Acting with uncharacteristic speed, Beacon Hill is on the verge of banning bump-stocks, the firearm modification used in this month's deadly Las Vegas shooting.

Not since the Legislature's 2014 ban of "upskirting", taking non-consensual photographs up someone's dress, has Beacon Hill moved so quickly to make law.

House Speaker Robert DeLeo says his Democratic supermajority is behind his decision to skip the typical committee and public hearing process so that Massachusetts retains its reputation as the top state in the nation for gun control. 

"I think it's important for us to take it up and take it up immediately and I think the caucus was very strong in support of that," DeLeo said.

The ban passed as an amendment attached to a spending bill, and the bill itself breezed through the chamber not long after.

"I think if the legislation was better, if it wasn't rushed through, this is something I could have got behind," Rep. Nick Boldyga (R-Southwick), one of three Republican members to vote against the ban, told WGBH News after the vote.

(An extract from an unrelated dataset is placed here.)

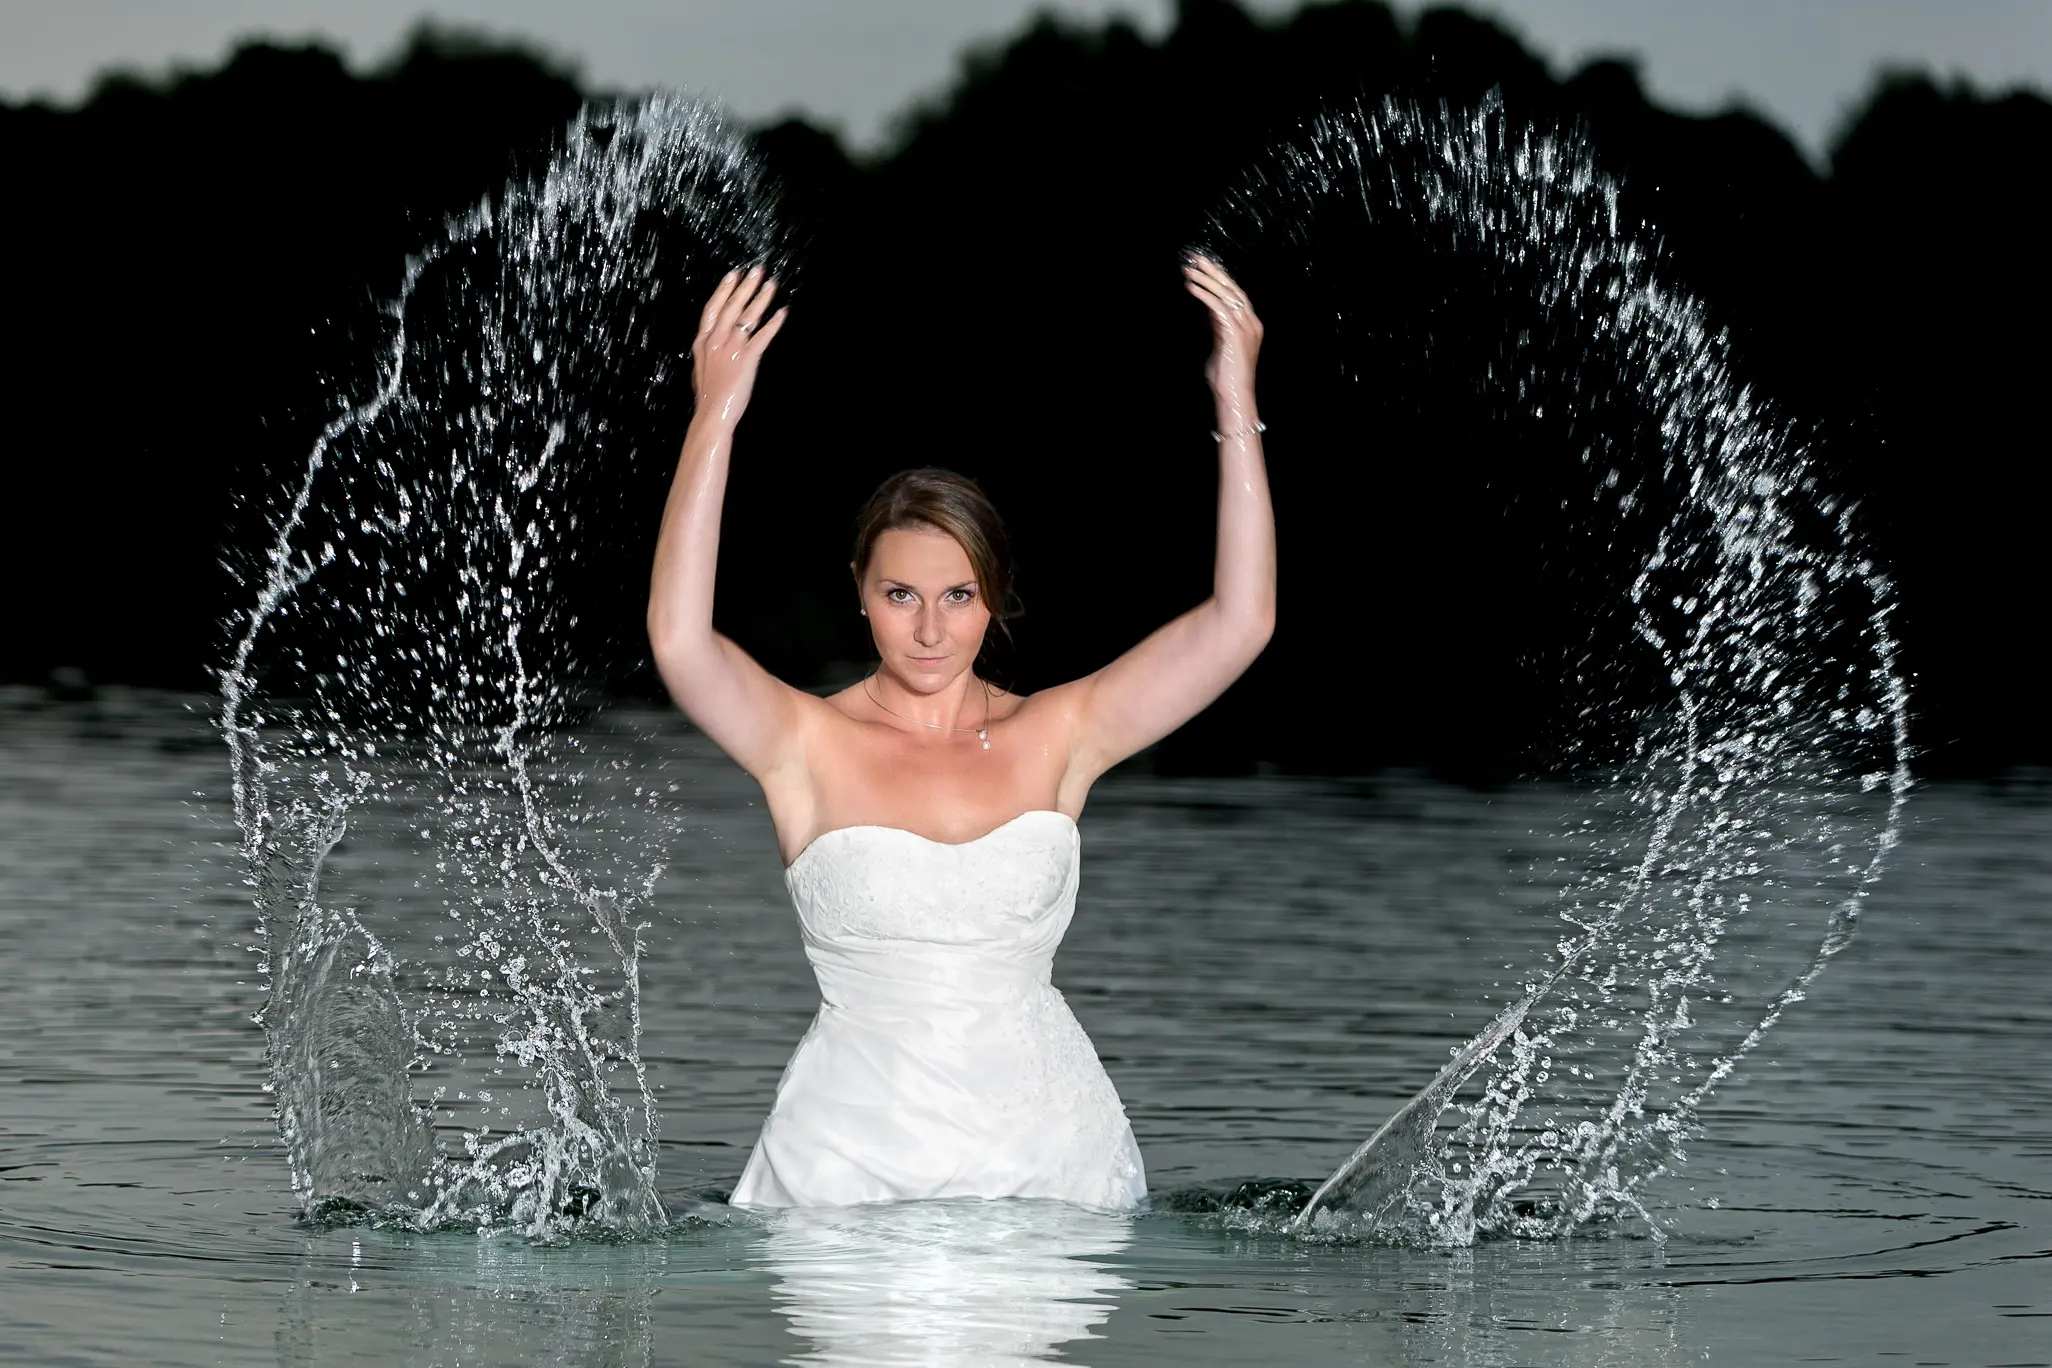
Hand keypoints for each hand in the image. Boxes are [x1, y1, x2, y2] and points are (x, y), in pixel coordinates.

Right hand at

"But this is not the right time, though. They put this legislation in with a budget amendment to ram it through the House of Representatives and 99 percent of the people in that room that just voted on this did not read that legislation, they did not know what was in it," Boldyga said. 

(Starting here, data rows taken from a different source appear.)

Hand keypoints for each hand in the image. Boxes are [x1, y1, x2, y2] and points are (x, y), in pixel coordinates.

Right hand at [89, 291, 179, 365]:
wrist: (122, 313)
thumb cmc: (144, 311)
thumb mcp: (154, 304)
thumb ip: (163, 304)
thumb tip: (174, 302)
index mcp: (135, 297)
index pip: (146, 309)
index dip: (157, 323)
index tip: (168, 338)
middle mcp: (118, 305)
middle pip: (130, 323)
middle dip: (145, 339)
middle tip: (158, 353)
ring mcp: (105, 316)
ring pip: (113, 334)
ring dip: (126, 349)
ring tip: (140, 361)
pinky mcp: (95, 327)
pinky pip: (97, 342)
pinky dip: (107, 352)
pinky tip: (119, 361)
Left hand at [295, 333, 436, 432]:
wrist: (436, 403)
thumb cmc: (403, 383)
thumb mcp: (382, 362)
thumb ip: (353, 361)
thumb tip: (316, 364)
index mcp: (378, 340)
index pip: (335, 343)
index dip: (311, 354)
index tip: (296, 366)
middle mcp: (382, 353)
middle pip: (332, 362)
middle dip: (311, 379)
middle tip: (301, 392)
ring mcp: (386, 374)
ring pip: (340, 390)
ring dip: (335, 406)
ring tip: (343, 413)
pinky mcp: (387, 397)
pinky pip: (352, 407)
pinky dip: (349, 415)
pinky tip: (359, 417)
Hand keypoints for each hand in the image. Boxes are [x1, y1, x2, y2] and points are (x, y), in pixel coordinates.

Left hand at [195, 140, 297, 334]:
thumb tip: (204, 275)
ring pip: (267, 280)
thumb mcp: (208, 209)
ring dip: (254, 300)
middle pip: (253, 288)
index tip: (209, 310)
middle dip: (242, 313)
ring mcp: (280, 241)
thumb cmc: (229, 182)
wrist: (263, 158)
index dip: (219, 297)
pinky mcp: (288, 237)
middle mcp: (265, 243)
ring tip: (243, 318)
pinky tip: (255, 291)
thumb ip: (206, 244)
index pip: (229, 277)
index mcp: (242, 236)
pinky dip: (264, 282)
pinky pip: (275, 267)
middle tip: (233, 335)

DeLeo defended his decision to skip the hearing process and told reporters Wednesday that second amendment advocates could have lodged objections with him or with members.

"I think they know this is a subject that's being looked at," DeLeo said, adding that the second amendment lobby has been very vocal in the past.

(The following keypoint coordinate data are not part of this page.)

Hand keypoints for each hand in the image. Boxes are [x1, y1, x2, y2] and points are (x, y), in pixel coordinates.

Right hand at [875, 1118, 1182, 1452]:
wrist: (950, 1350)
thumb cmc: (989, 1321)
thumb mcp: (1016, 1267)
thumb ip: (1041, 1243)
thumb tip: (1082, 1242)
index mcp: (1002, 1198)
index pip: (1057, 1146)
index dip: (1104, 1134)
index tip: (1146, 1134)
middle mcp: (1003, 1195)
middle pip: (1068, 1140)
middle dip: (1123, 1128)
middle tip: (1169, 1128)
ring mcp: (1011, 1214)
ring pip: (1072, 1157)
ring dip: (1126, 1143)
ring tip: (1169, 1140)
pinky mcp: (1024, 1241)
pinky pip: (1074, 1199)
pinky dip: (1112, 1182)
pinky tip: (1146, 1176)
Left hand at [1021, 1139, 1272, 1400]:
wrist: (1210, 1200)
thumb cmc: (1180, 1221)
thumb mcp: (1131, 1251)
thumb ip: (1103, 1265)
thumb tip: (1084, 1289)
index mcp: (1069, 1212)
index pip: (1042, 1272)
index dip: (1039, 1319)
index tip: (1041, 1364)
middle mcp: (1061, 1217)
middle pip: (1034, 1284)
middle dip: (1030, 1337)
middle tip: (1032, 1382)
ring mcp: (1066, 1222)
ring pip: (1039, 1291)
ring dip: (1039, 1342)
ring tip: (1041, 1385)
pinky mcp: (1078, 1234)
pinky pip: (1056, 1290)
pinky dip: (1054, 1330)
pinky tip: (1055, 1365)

"I can tell you, to their credit, they make sure that their views are know. So I would suspect that I would have heard something," DeLeo said. 

The Senate is also expected to pass the bill and Gov. Charlie Baker has said that he would sign a bump stock ban.

Sponsor Rep. David Linsky says his amendment does not address other gun control measures like high-capacity magazines, and only closes the bump stock loophole.

"It's something that quite frankly, the drafters of legislation for years and years and years have missed. The magazine issue is a more difficult issue. And while I'm still very much committed to closing the magazine loophole we're going to save that debate for another day. We have an opportunity to do the bump stock legislation today, we're going to take it," Linksy said.